** Passage for review follows **
WHOIS is a widely used query and response protocol designed to access databases that store information about registered internet resources. Primarily associated with domain names, WHOIS can also provide details about IP address blocks and autonomous systems. Think of it as a giant phonebook for the internet, letting you look up who owns or is responsible for various online assets.

Each WHOIS record typically contains the following information:

Domain Name: The domain name itself (e.g., example.com)
Registrar: The company where the domain was registered (e.g., GoDaddy, Namecheap)
Registrant Contact: The person or organization that registered the domain.
Administrative Contact: The person responsible for managing the domain.
Technical Contact: The person handling technical issues related to the domain.
Creation and Expiration Dates: When the domain was registered and when it’s set to expire.
Name Servers: Servers that translate the domain name into an IP address.

That raises an interesting question about WHOIS. To be honest, ever since I started learning cybersecurity, I’ve heard people talk about WHOIS quite frequently. However, it seems that WHOIS was far more useful in the past than it is today. Nowadays, most domain registrars offer privacy protection services at a very low cost—or even include them by default—which means much of the registrant information is no longer publicly visible.

So, what is the value of WHOIS today? Even though WHOIS records are often heavily redacted, they can still provide useful information, such as:

Domain registration and expiration dates
Registrar information
Name server details
Registration status and domain lifecycle information
Historical ownership data (through third-party historical WHOIS services)
Clues that can be correlated with other reconnaissance sources

For defenders and security researchers, WHOIS can also help identify domains that belong to the same organization, track infrastructure changes over time, or investigate suspicious domains during incident response.

For example, imagine an email claiming to be from a bank is sent to users within your organization. The email contains a link asking recipients to update their account information or perform some other action. Using WHOIS data, we might discover that the domain behind that link was registered only recently—perhaps just a few days ago. Additionally, the domain’s name servers may be associated with a known bulletproof hosting provider that has a history of being abused for malicious activities.

At that point, we already have several indicators that should raise suspicion. While none of these factors alone prove that the email is malicious, the combination of a newly registered domain, questionable hosting infrastructure, and a request for sensitive user actions is often enough to justify a closer investigation and treat the email as potentially malicious until proven otherwise.
** End of Passage for review **
** Input data follows **
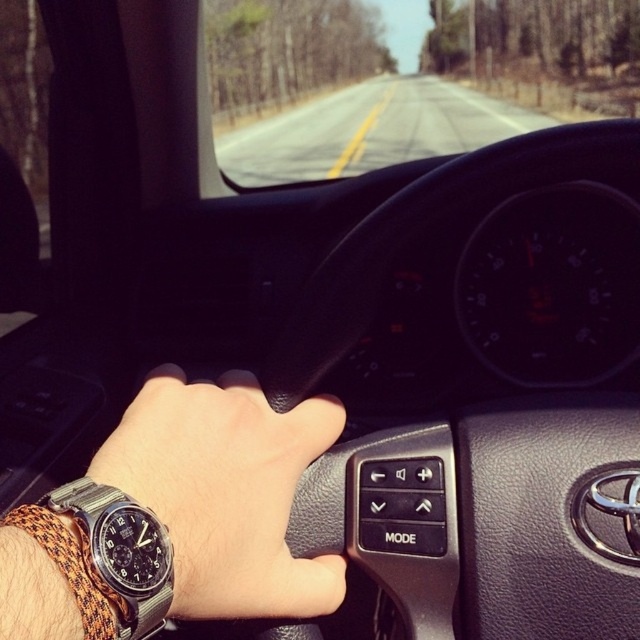
Question: Can you confirm if black leather steering wheel at center is bigger than silver metallic watch at lower left?

Choices:
 (A) yes
 (B) no

Answer: (A)

Question: Among these points, which one is nearest to the camera?

Choices:
 (A) (81, 516)
 (B) (362, 310)
 (C) (236, 515)

Answer: (A)

Question: Which of the following is the farthest from the observer?

Choices:
 (A) black leather steering wheel at center
 (B) silver metallic watch at lower left

Answer: (A)

Question: Is leather watch at center positioned before black leather steering wheel at center?

Choices:
 (A) no
 (B) yes

Answer: (B)

Question: Observing the image, what is the correct spatial positioning of leather watch at center in reference to black leather steering wheel at center?

Choices:
 (A) left
 (B) right

Answer: (A)

Question: Which object is closer to the camera taking this photo?

Choices:
 (A) silver metallic watch at lower left
 (B) leather watch at center
 (C) black leather steering wheel at center

Answer: (A)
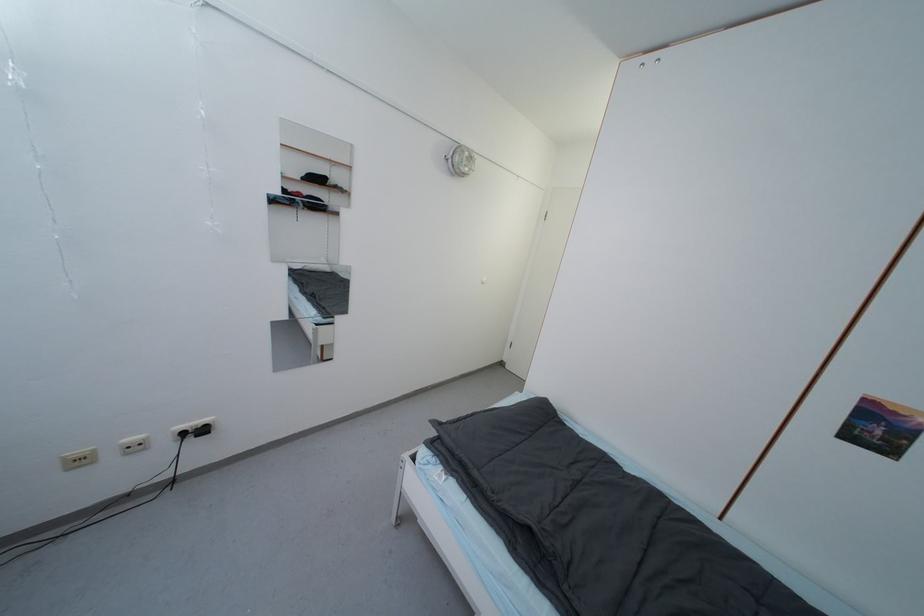
Find the location of a particular element. Image resolution: width=924 pixels, height=616 pixels. white wall button is located at coordinates (482, 280).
** End of Input data **
* _Task_
Translate this sentence from the WHOIS text above into Spanish: "Primarily associated with domain names, WHOIS can also provide details about IP address blocks and autonomous systems."

* _Answer for the task_
Asociado principalmente con los nombres de dominio, WHOIS también puede proporcionar detalles sobre bloques de direcciones IP y sistemas autónomos.